The U.S. on Monday eased some restrictions imposed last week on Chinese tech giant Huawei, a rollback that will be in effect for 90 days starting on Monday.
The U.S. Department of Commerce said in a statement the temporary exemptions will authorize specific, limited engagement in Huawei's transactions involving the export, re-export and transfer of items.
"This license will allow operations to continue for existing Huawei mobile phone users and rural broadband networks," U.S. Secretary of Commerce Wilbur Ross said.
In response to Google's suspension of business involving the transfer of hardware, software and technical services with Huawei following the U.S. government's blacklist, the Chinese Foreign Ministry said on Monday that China will fully support Chinese enterprises in defending their legitimate rights through legal methods.

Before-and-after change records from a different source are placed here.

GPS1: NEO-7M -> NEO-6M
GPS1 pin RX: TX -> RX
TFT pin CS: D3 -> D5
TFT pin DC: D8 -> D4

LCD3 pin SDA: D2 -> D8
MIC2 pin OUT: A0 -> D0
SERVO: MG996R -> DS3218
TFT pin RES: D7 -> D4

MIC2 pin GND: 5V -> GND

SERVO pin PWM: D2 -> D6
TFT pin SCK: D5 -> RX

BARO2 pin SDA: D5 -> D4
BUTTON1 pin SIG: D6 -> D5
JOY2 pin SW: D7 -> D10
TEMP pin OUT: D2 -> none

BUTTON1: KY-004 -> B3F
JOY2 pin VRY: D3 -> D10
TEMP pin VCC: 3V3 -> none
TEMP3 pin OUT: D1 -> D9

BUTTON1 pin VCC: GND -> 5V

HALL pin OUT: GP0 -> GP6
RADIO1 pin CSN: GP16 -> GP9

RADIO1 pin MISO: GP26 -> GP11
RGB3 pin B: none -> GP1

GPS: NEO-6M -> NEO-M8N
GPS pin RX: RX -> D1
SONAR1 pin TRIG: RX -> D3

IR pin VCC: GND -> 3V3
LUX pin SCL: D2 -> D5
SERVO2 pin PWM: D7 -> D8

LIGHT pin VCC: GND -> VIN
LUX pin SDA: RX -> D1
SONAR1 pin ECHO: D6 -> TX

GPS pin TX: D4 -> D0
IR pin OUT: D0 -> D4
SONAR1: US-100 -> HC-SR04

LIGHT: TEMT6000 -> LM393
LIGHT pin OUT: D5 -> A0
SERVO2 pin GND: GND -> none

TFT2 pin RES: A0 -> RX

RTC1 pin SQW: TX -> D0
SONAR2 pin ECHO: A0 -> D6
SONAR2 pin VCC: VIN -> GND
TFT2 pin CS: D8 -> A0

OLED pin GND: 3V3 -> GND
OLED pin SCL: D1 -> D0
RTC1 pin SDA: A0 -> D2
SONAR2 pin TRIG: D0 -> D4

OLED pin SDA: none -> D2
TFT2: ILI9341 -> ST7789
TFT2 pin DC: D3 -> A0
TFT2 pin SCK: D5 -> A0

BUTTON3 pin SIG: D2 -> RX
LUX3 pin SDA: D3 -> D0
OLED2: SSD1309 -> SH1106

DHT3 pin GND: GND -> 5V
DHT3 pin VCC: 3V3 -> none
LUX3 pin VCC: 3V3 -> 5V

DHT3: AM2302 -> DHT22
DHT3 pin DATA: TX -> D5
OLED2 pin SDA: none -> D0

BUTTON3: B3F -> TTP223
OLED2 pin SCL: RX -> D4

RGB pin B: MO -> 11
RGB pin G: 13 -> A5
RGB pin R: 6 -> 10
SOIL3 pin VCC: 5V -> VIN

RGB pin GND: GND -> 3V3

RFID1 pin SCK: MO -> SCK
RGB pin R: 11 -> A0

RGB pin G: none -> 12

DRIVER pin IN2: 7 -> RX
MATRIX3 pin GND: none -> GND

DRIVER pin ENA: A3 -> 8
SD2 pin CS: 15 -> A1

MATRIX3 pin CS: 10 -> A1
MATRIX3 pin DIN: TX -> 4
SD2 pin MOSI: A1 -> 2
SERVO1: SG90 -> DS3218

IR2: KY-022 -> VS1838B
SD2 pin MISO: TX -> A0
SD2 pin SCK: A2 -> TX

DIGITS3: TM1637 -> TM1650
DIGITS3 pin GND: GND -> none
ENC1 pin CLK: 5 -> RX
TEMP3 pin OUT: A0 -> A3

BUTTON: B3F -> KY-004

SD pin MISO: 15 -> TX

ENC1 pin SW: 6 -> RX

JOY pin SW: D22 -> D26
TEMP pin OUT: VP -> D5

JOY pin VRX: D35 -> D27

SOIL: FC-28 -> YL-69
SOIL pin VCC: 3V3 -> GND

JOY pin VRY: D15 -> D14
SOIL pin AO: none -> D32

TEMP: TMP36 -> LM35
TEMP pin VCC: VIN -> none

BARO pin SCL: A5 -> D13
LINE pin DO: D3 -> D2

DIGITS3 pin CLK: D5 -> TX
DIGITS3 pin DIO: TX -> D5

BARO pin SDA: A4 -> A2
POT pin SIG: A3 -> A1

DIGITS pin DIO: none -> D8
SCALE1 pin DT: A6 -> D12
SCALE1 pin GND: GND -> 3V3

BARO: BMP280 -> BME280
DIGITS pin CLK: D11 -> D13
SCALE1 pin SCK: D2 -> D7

Huawei also said in a statement that the company has made substantial contributions to the development of Android around the world, and its products will not be affected in the Chinese market.
The U.S. Commerce Department on May 15 added Huawei to the "Entity List" that bans the company and its 70 affiliates from buying technology and components from American firms without U.S. government approval.
On May 19, Huawei's founder and CEO Ren Zhengfei said that the company was fully prepared for the U.S. restrictions and would be "fine" even if U.S. chipmakers would not sell chips to the company.